> **Directions**
Please repeat, unchanged, the lines at the top of the listing below, ending with the one that has "Красноярск — 95,4 FM".
*****
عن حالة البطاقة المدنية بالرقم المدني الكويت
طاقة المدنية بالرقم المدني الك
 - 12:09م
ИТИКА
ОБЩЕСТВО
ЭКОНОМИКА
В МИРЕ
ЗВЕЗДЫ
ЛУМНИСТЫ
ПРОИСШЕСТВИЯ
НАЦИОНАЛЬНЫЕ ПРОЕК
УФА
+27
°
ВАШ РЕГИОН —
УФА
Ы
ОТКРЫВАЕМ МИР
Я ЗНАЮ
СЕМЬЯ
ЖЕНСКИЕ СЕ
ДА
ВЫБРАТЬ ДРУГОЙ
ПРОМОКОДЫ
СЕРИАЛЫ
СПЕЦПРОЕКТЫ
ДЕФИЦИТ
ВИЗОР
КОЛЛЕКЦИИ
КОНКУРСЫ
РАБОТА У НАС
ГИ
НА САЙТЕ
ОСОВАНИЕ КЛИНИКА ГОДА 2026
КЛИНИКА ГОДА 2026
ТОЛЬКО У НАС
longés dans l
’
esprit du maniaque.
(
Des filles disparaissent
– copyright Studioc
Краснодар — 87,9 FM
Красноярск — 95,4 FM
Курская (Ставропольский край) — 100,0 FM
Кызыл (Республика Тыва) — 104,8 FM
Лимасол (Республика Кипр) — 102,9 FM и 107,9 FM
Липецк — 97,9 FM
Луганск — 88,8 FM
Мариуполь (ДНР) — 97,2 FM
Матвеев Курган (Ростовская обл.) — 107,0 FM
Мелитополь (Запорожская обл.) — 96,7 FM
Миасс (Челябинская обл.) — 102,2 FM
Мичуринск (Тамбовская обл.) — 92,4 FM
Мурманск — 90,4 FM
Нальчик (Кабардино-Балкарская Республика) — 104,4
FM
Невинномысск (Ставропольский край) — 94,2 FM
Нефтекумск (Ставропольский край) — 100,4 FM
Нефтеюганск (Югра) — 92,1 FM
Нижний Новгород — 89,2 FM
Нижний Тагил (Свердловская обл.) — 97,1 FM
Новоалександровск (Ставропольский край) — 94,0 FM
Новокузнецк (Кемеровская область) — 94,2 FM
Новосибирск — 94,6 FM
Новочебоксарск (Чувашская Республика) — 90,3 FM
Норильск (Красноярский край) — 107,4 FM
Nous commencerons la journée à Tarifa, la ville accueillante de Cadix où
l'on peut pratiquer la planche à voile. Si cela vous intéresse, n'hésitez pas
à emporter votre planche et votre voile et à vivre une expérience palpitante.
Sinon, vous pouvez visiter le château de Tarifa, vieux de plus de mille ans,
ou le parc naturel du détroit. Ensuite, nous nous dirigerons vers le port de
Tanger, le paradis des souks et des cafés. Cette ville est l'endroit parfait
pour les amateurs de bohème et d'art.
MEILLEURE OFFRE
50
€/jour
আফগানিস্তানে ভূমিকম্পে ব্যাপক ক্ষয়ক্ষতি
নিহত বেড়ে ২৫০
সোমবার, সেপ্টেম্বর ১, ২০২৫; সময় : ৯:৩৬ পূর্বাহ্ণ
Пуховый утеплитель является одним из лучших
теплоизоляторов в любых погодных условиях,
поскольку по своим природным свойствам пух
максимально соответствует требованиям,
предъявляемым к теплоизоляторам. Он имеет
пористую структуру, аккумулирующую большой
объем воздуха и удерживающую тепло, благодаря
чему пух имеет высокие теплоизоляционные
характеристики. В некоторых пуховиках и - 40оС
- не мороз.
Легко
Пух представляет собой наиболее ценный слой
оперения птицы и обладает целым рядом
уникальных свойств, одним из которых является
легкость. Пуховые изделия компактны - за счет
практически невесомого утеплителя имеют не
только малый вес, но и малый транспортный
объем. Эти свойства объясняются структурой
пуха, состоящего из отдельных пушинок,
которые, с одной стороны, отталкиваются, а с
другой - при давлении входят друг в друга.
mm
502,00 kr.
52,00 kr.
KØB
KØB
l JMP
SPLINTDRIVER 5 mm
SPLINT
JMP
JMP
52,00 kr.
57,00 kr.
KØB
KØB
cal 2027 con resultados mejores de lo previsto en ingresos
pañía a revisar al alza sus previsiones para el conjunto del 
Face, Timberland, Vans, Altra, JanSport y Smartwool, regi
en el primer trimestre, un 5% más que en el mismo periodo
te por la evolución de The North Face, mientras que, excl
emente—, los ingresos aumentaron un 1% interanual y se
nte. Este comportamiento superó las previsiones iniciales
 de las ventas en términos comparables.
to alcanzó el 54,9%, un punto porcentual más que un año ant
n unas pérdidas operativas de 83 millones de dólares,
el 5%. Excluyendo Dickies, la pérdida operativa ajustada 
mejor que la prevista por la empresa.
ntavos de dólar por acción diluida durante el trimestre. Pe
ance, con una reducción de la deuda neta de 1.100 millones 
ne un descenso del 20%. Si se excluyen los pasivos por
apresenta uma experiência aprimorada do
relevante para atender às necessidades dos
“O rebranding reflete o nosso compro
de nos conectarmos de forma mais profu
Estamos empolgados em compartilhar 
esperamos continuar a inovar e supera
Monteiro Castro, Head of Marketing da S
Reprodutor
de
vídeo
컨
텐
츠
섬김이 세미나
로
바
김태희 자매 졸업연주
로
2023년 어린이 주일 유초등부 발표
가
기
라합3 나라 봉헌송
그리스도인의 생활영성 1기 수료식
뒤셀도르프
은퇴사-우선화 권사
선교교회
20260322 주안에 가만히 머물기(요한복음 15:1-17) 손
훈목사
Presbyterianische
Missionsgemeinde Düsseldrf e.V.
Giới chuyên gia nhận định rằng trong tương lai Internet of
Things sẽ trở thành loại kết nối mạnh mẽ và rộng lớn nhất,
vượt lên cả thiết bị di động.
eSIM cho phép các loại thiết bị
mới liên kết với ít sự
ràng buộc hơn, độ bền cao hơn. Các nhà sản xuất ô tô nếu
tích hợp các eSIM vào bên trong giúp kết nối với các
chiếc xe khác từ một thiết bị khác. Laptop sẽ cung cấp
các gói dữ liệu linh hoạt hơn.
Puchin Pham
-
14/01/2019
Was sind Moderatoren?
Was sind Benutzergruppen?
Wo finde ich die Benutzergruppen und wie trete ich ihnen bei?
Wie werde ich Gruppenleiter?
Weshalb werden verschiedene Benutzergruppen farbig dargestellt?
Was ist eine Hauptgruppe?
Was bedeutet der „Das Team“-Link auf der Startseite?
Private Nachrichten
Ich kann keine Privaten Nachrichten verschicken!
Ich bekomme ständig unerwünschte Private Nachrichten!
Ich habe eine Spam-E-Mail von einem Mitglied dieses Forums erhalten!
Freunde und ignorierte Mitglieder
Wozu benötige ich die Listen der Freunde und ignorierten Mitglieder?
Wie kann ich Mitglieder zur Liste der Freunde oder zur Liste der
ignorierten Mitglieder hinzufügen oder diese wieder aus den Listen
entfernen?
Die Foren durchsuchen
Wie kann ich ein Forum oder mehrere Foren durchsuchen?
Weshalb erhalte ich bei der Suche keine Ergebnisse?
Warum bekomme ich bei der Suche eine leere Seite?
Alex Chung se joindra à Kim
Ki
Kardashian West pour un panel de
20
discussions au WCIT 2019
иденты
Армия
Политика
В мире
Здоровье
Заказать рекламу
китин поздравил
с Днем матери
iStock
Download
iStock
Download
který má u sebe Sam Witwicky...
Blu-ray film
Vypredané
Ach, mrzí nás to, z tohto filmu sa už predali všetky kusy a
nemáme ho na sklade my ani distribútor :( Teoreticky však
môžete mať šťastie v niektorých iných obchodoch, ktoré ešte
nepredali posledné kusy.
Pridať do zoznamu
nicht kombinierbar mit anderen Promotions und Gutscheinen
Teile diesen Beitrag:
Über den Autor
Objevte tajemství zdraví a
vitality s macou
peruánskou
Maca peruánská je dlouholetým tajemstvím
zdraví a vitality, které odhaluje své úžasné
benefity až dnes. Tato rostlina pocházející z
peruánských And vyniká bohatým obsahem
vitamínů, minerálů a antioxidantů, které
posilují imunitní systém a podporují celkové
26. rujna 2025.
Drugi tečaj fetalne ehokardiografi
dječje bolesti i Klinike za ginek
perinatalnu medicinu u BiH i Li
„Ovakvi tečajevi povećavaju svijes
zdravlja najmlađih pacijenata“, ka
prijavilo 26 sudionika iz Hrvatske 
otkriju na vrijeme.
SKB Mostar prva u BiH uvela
*****
> **Your solution**
عن حالة البطاقة المدنية بالرقم المدني الكويت
طاقة المدنية بالرقم المدني الك
 - 12:09م
ИТИКА
ОБЩЕСТВО
ЭКОНОМИКА
В МИРЕ
ЗВЕЗДЫ
ЛУМНИСТЫ
ПРОИСШЕСТВИЯ
НАЦИОНАЛЬНЫЕ ПРОЕК
УФА
+27
°
ВАШ РЕГИОН —
УФА
Ы
ОТКРЫВАЕМ МИР
Я ЗНАЮ
СЕМЬЯ
ЖЕНСКИЕ СЕ
ДА
ВЫБРАТЬ ДРУГОЙ
ПРОМОКОДЫ
СЕРИАЛЫ
СПЕЦПРОЕКТЫ
ДЕФИЦИТ
ВИЗОР
КОЛЛЕКЦИИ
КОНКУРСЫ
РАБОТА У НАС
ГИ
НА САЙТЕ
ОСОВАНИЕ КЛИНИКА ГОДА 2026
КЛИНИКА ГОДА 2026
ТОЛЬКО У НАС
longés dans l
’
esprit du maniaque.
(
Des filles disparaissent
– copyright Studioc
Краснодар — 87,9 FM
Красноярск — 95,4 FM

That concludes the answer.